While Donald Trump’s behavior regarding god, religion and love is laughable, his commitment to his fourth favorite word — tariffs — is not.
He has stated that trade deficits can be rebalanced by using tariffs to make imported products more expensive for U.S. consumers. Trade deficits occur when we buy more than we sell to a country. They sound bad, but they are neither good nor bad.
The United States has the strongest economy by GDP, the strongest consumer market, the dollar as a reserve currency (most worldwide transactions are conducted in dollars), high liquidity, technology and innovation, in addition to the rule of law.

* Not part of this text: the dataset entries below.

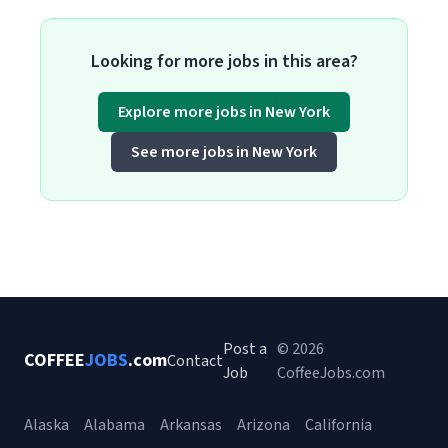
Looking for more jobs in this area?
Explore more jobs in New York
See more jobs in New York
Post a
© 2026
COFFEE
JOBS
.com
Contact
Job
CoffeeJobs.com
Alaska
Alabama
Arkansas
Arizona
California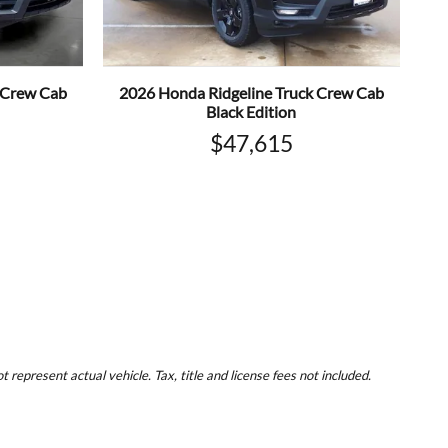
 Crew Cab
2026 Honda Ridgeline Truck Crew Cab
Black Edition
$47,615
represent actual vehicle. Tax, title and license fees not included.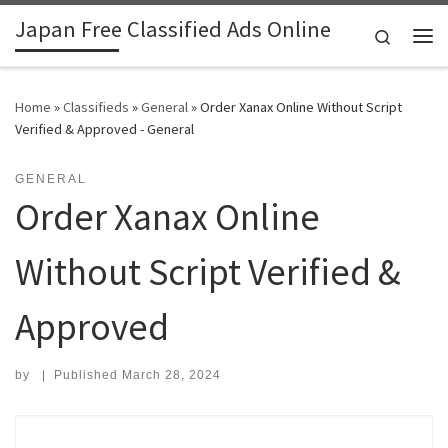
Japan Free Classified Ads Online
Skip to content
Search
Me
Home
»
Classifieds
»
General
»
Order Xanax Online Without Script
Verified & Approved - General
GENERAL
Order Xanax Online
Without Script Verified &
Approved
by
|
Published
March 28, 2024
Search for: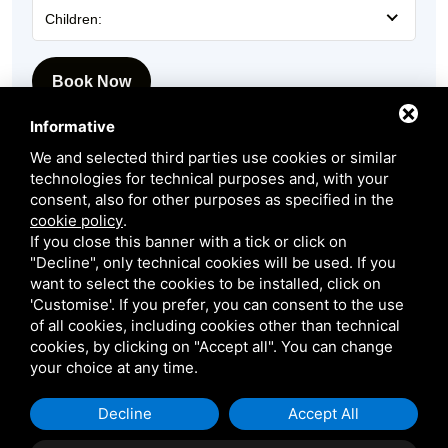
Children:
Book Now
Informative
We and selected third parties use cookies or similar
technologies for technical purposes and, with your
consent, also for other purposes as specified in the
cookie policy
.
If you close this banner with a tick or click on
"Decline", only technical cookies will be used. If you
want to select the cookies to be installed, click on
'Customise'. If you prefer, you can consent to the use
Request more information
of all cookies, including cookies other than technical
cookies, by clicking on "Accept all". You can change
Our staff will get back to you as quickly as possible!
your choice at any time.
Name:
Decline
Accept All
Name
*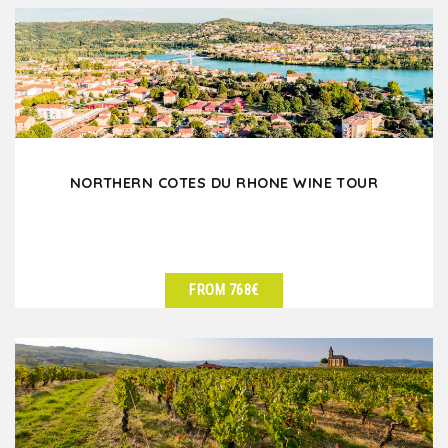
NORTHERN COTES DU RHONE WINE TOUR
FROM 768€
SEE DETAILS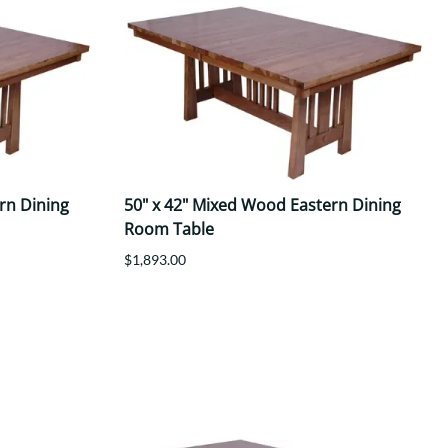
rn Dining
50" x 42" Mixed Wood Eastern Dining
Room Table
$1,893.00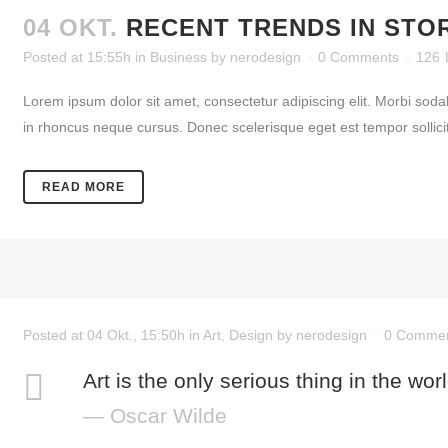
04 OKT.
RECENT TRENDS IN STO
Posted at 15:55h
in
Business
by
nerodesign
0 Comments
126
Lorem ipsum dolor sit amet, consectetur adipiscing elit. Morbi soda
in rhoncus neque cursus. Donec scelerisque eget est tempor sollicitud
READ MORE
Posted at 04 Okt., 15:50h
in
Art
,
Design
by
nerodesign
0 Comme
Art is the only serious thing in the wor
— Oscar Wilde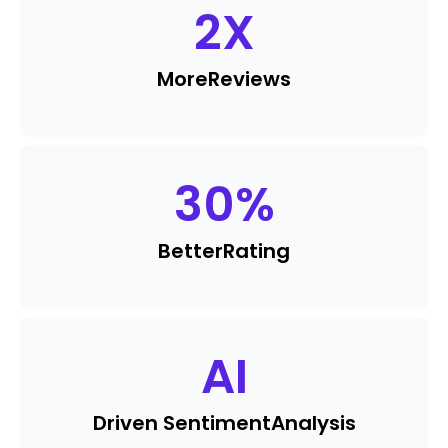
2
X
More
Reviews
30
%
Better
Rating
AI
Driven Sentiment
Analysis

Thus, almost all countries want to sell in the U.S. market
In an article published last week, Boston University economics professor Tarek Alexander Hassan writes, “America is getting more cheap goods and in return it is giving foreigners financial assets: dollars issued by the federal reserve, bonds from the U.S. government and American corporations, and stocks from newly created firms.”
A country can have a trade deficit only if it has an equally sized investment surplus. We are able to sustain a large trade deficit because so many countries are eager to invest here, which, in turn, allows U.S. households to consume more.
“Tariffs do nothing to reduce the foreign demand for U.S. dollars, stocks and bonds,” Mr. Hassan noted. “If the investment surplus doesn’t change, the trade deficit cannot change. Instead the U.S. dollar just appreciates, so imports get cheaper, undoing the effect of the tariff. You can’t have an investment surplus and a trade surplus at the same time.”
Seemingly, Mr. Trump views American economic strength as a weakness. Reducing the trade deficit should be done by reducing the budget deficit, which will lower interest rates and therefore make investing here less attractive to foreign investors. Erratic foreign policies and extreme tariffs will likely scare off foreign investors, eroding the country’s economic dominance.